Leaving the pictures aside, transcribe the data below exactly.
----- EXERCISE MATERIALS
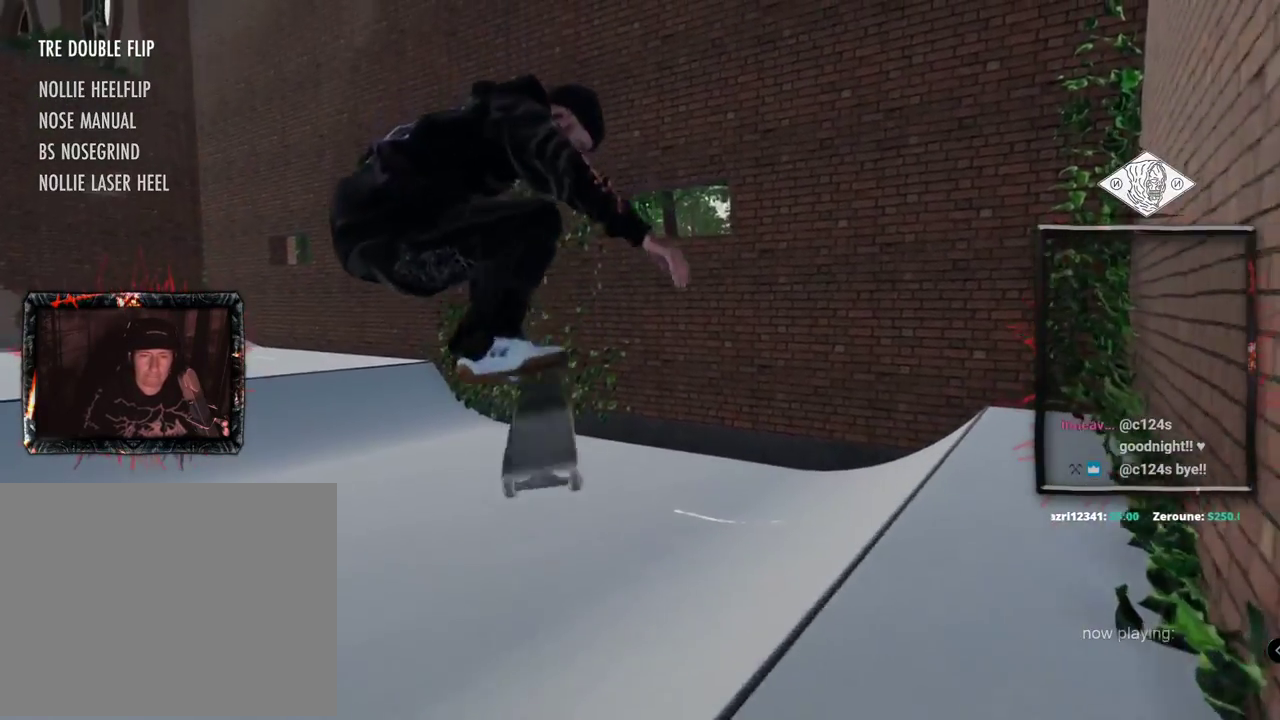
{"buttons": [], "left_stick": "center", "right_stick": "center", "events": [[350, "left_stick", "center"], [384, "right_stick", "center"]]}
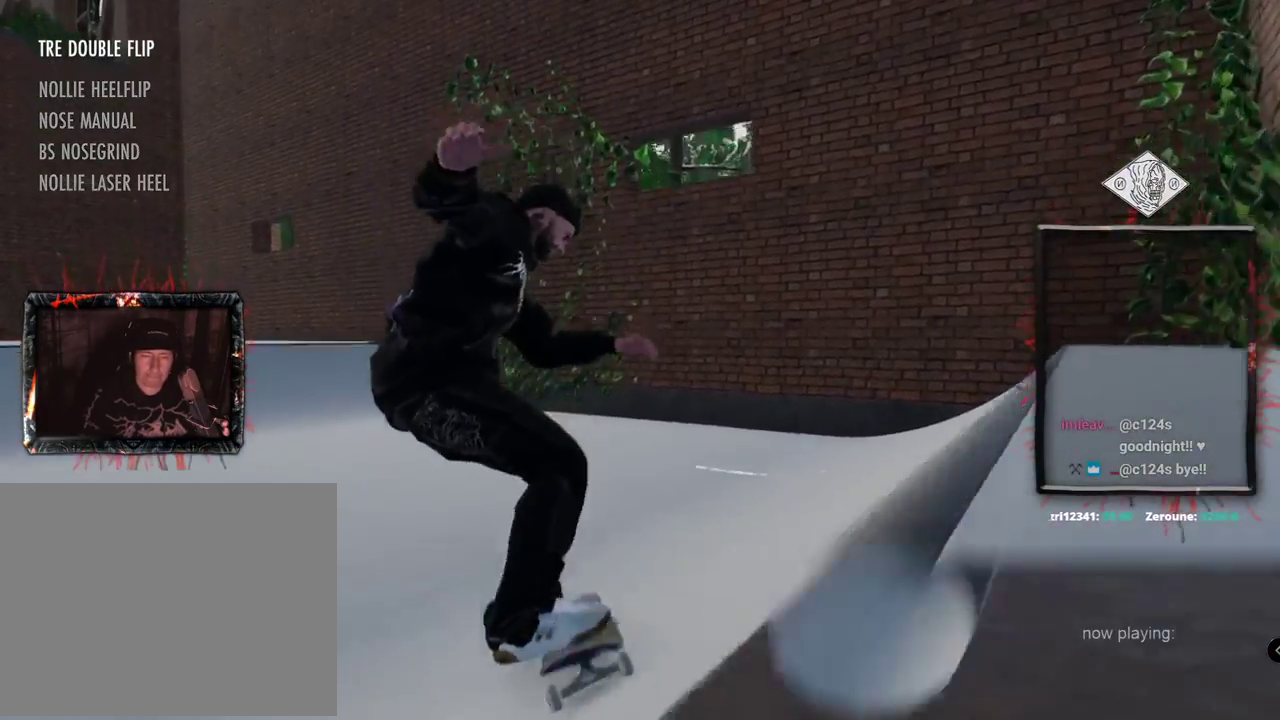
{"buttons": ["L2"], "left_stick": "center", "right_stick": "center", "events": [[33, "L2", "down"], [233, "L2", "up"], [433, "L2", "down"]]}
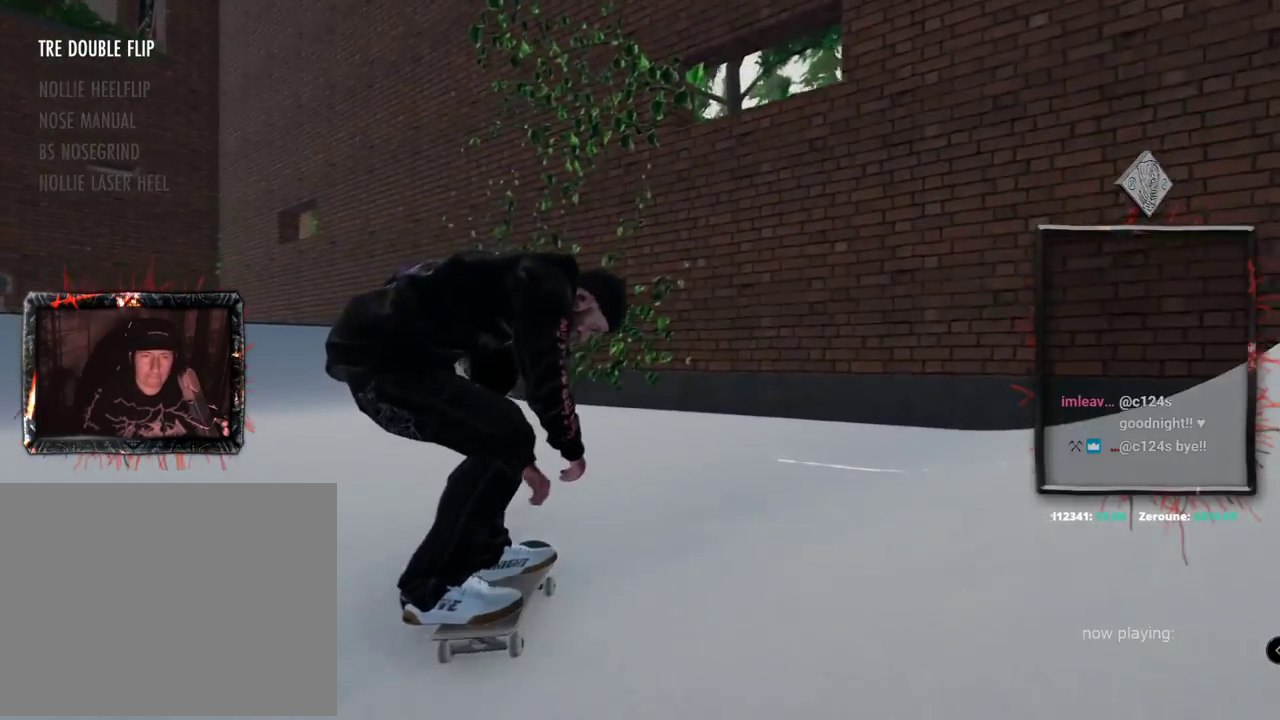
{"buttons": ["L2"], "left_stick": "center", "right_stick": "center", "events": []}
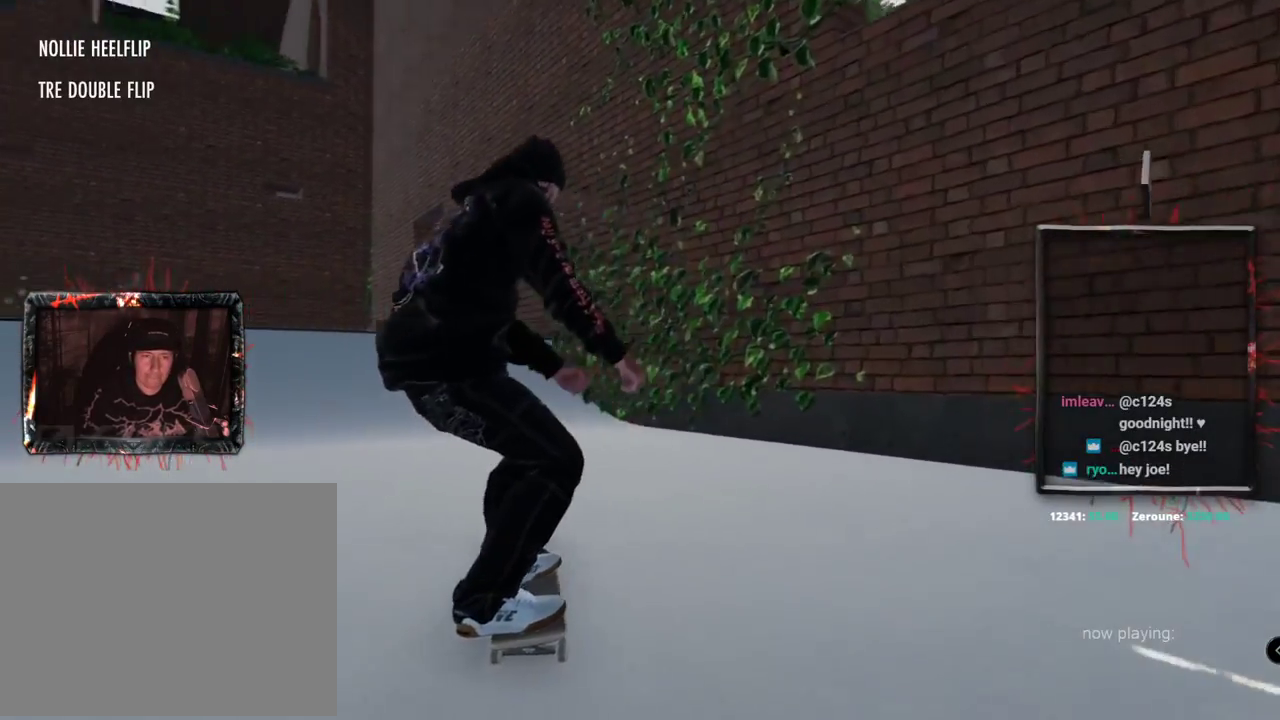
{"buttons": [], "left_stick": "center", "right_stick": "center", "events": [[166, "L2", "up"]]}
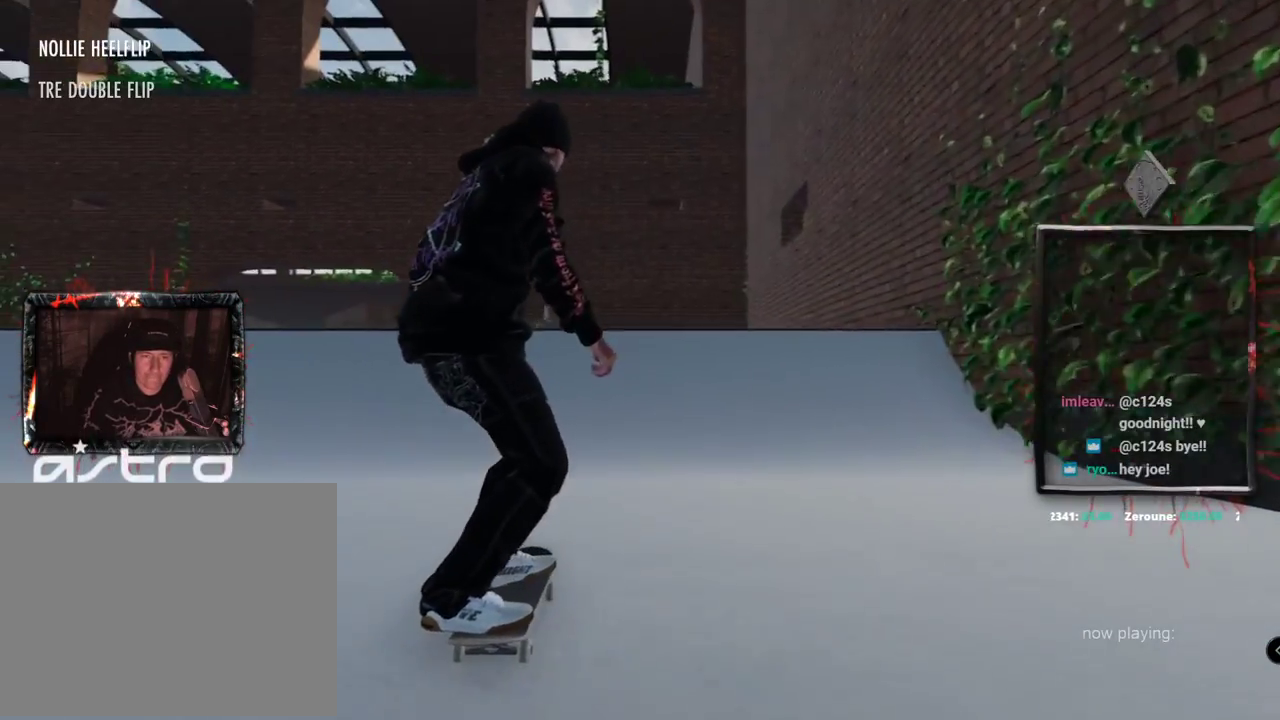
{"buttons": ["L2"], "left_stick": "down", "right_stick": "up", "events": [[134, "L2", "down"], [284, "L2", "up"], [450, "L2", "down"], [467, "left_stick", "down"], [467, "right_stick", "up"]]}
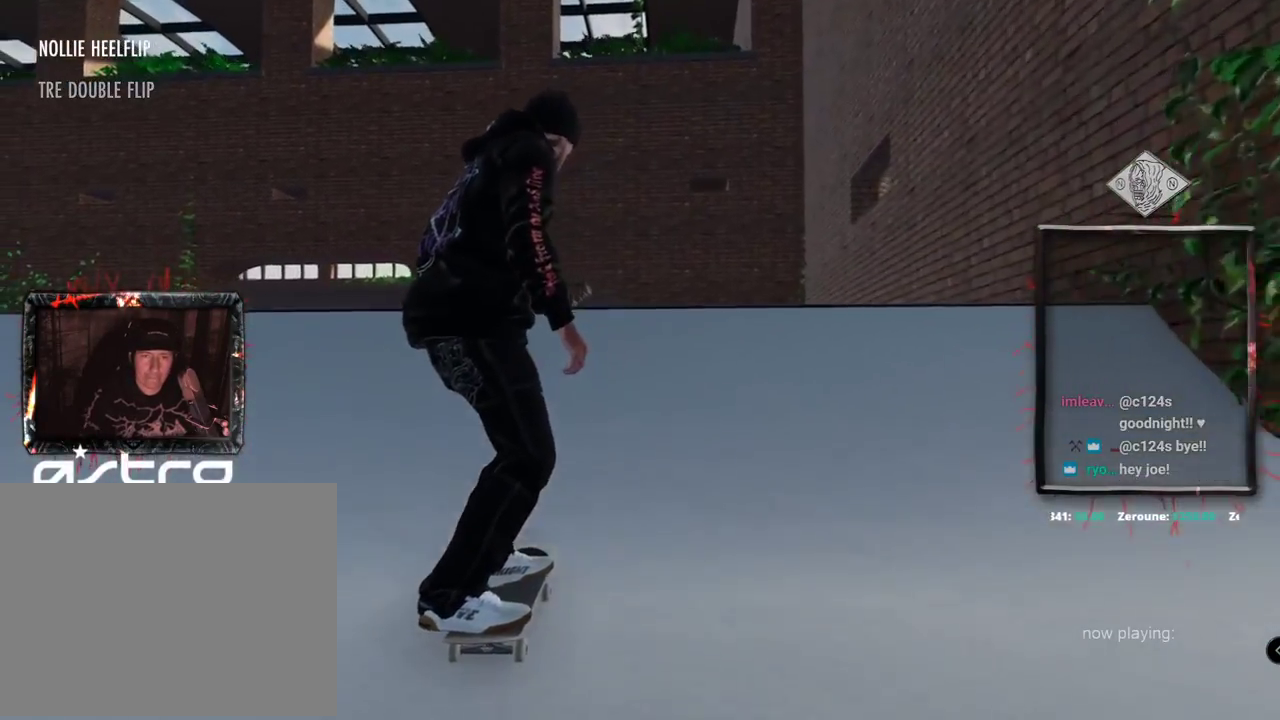
{"buttons": ["L2"], "left_stick": "down", "right_stick": "up", "events": []}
----------
**SOLUTION FOR THIS TASK:**
{"buttons": [], "left_stick": "center", "right_stick": "center", "events": [[350, "left_stick", "center"], [384, "right_stick", "center"]]}
{"buttons": ["L2"], "left_stick": "center", "right_stick": "center", "events": [[33, "L2", "down"], [233, "L2", "up"], [433, "L2", "down"]]}
{"buttons": ["L2"], "left_stick": "center", "right_stick": "center", "events": []}
{"buttons": [], "left_stick": "center", "right_stick": "center", "events": [[166, "L2", "up"]]}
{"buttons": ["L2"], "left_stick": "down", "right_stick": "up", "events": [[134, "L2", "down"], [284, "L2", "up"], [450, "L2", "down"], [467, "left_stick", "down"], [467, "right_stick", "up"]]}
{"buttons": ["L2"], "left_stick": "down", "right_stick": "up", "events": []}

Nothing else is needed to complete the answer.